Un disastrous overtraining: the reasons why AIs make mistakes by using an abundance of data

Researchers from prestigious American universities are shedding light on a concerning phenomenon regarding the training of artificial intelligences (AIs): overfitting, which often results from an excessive amount of data. This study reveals that more data do not necessarily mean better performance. On the contrary, excessive training can lead to disappointing results, even a deterioration of a model’s capabilities. In this article, we will explore the reasons why an abundance of data can lead to errors and malfunctions in the functioning of AIs.

Table des matières

The concept of overfitting

Overfitting occurs when the AI model is trained on a volume of data that is too large, exceeding a certain optimal threshold. While one might think that a larger quantity of data allows for better training of the model, research shows that it can have the opposite effect. Indeed, overfitting can make the model too sensitive to fluctuations in the data, leading to amplified errors.
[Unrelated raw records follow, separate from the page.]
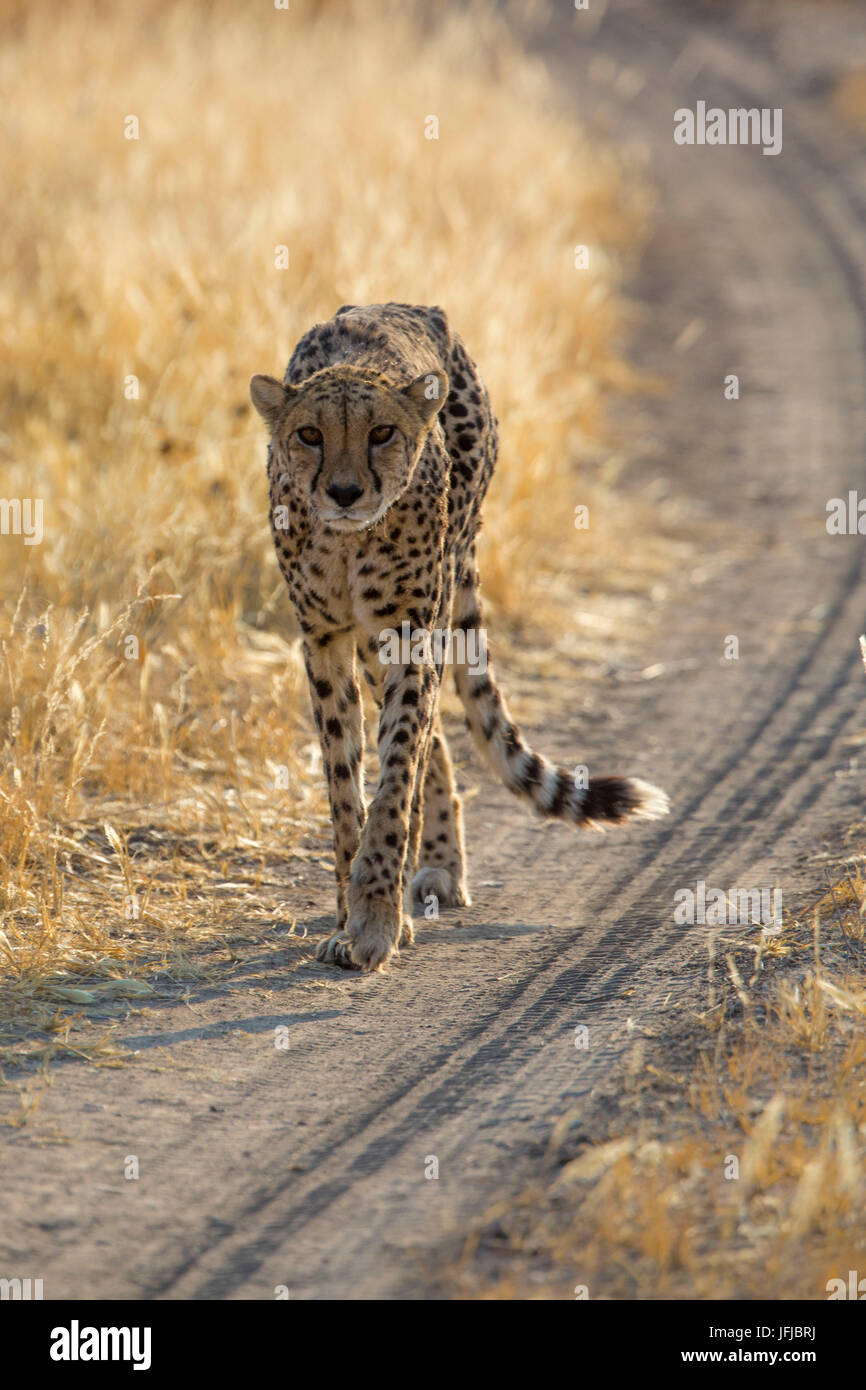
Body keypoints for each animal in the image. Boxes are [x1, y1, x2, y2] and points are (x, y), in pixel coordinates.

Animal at [250, 304, 670, 973]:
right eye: (309, 434)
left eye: (382, 433)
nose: (343, 492)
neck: (348, 541)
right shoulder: (324, 641)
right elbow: (345, 784)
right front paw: (348, 915)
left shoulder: (409, 633)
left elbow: (397, 776)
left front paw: (376, 918)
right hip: (374, 642)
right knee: (433, 738)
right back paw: (433, 867)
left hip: (430, 601)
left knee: (423, 741)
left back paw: (431, 872)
Increased sensitivity to data

Scientists have observed that excessive training leads to a gradual sensitivity. As the number of tokens, which are portions of data, increases, the model becomes increasingly vulnerable. This fragility raises the risk of errors, particularly when adjustments are applied or external elements are integrated. Tests have revealed that models trained on fewer data often perform better than those that have been overfitted.

The performance of AI models and the inflection point

The inflection point is a term referring to the moment when training no longer yields benefits but, on the contrary, begins to harm the quality of the model. This situation is often reached beyond 2.5 trillion tokens for certain smaller models, like the OLMo-1B. When a model reaches this critical stage, the gains achieved through training are negated by internal instability that manifests itself as a deterioration in performance.

A revealing study

A study conducted by scientists from Carnegie Mellon, Stanford, Harvard, and Princeton highlighted the astonishing finding that a model trained with less data could outperform its overfitted counterpart in specific tests such as AlpacaEval and ARC. This result illustrates the idea that the quality of the data and its relevance to learning objectives are essential, rather than simply the quantity of data used.
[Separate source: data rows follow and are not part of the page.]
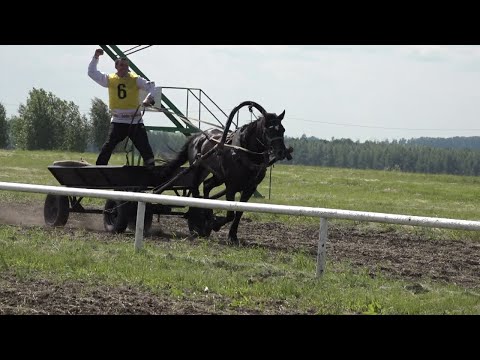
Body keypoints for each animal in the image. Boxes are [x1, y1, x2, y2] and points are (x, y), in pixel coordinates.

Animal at [162, 101, 292, 245]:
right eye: (268, 129)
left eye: (282, 129)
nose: (281, 152)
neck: (244, 153)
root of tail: (197, 137)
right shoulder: (231, 186)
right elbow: (230, 214)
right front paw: (214, 225)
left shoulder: (250, 188)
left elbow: (239, 213)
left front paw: (232, 236)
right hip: (198, 168)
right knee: (196, 189)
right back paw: (201, 219)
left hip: (217, 175)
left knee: (207, 186)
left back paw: (208, 217)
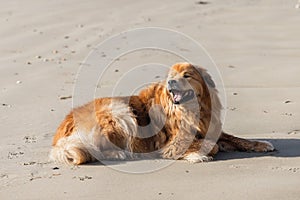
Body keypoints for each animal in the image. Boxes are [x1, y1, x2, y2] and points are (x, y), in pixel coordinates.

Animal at [50, 63, 276, 165]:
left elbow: (236, 139)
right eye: (171, 76)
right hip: (121, 113)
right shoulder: (175, 140)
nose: (170, 82)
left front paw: (260, 144)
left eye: (187, 75)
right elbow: (210, 146)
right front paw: (197, 155)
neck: (192, 110)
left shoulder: (211, 128)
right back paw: (118, 153)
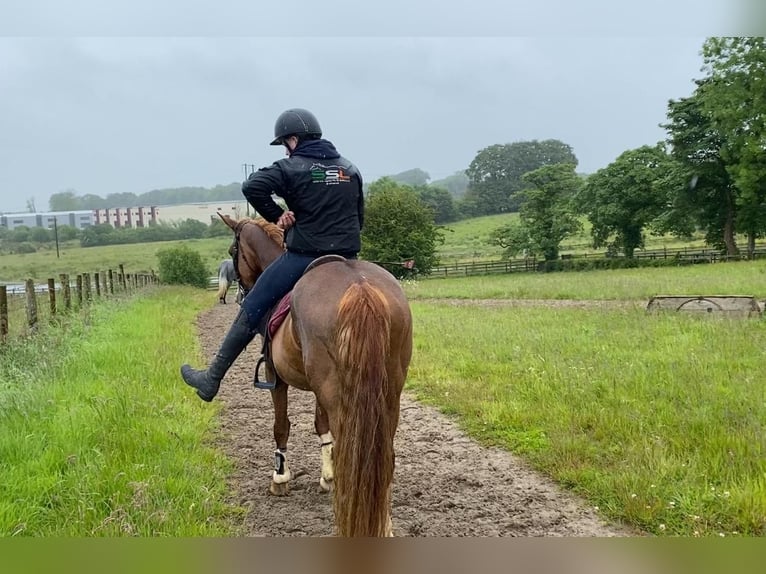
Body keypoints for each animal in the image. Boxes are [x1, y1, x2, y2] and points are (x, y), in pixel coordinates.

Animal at [216, 213, 414, 540]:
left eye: (233, 251)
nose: (240, 294)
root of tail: (361, 288)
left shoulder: (275, 376)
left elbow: (280, 426)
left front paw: (280, 478)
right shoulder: (321, 388)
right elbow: (322, 426)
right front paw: (327, 476)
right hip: (385, 394)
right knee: (384, 459)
The consequences of overfitting

The effects of overfitting are diverse and devastating to the performance of artificial intelligences. Researchers warn that the misinterpretation of data and the inadequacy of pre-training tasks can lead to catastrophic overfitting. Models become unable to generalize learning to new data, thereby limiting their usefulness in real-world situations.
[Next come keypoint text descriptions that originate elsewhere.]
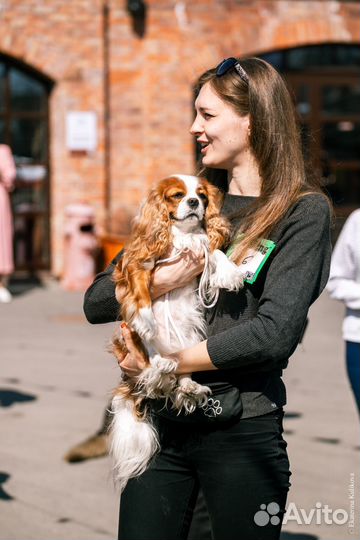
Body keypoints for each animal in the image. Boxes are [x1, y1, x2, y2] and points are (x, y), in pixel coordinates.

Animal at [109, 175, 245, 492]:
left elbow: (214, 250)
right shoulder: (137, 264)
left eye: (202, 196)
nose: (194, 202)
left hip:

Reflections on training AIs

Scientists do not advocate for a total abandonment of pre-training, but emphasize the importance of rethinking the training strategy. They recommend special attention to model sizing and the definition of learning objectives. Rather than a rush for quantity, they suggest optimizing the quality of training by carefully examining the entire learning pipeline, which would help avoid the pitfalls of overfitting.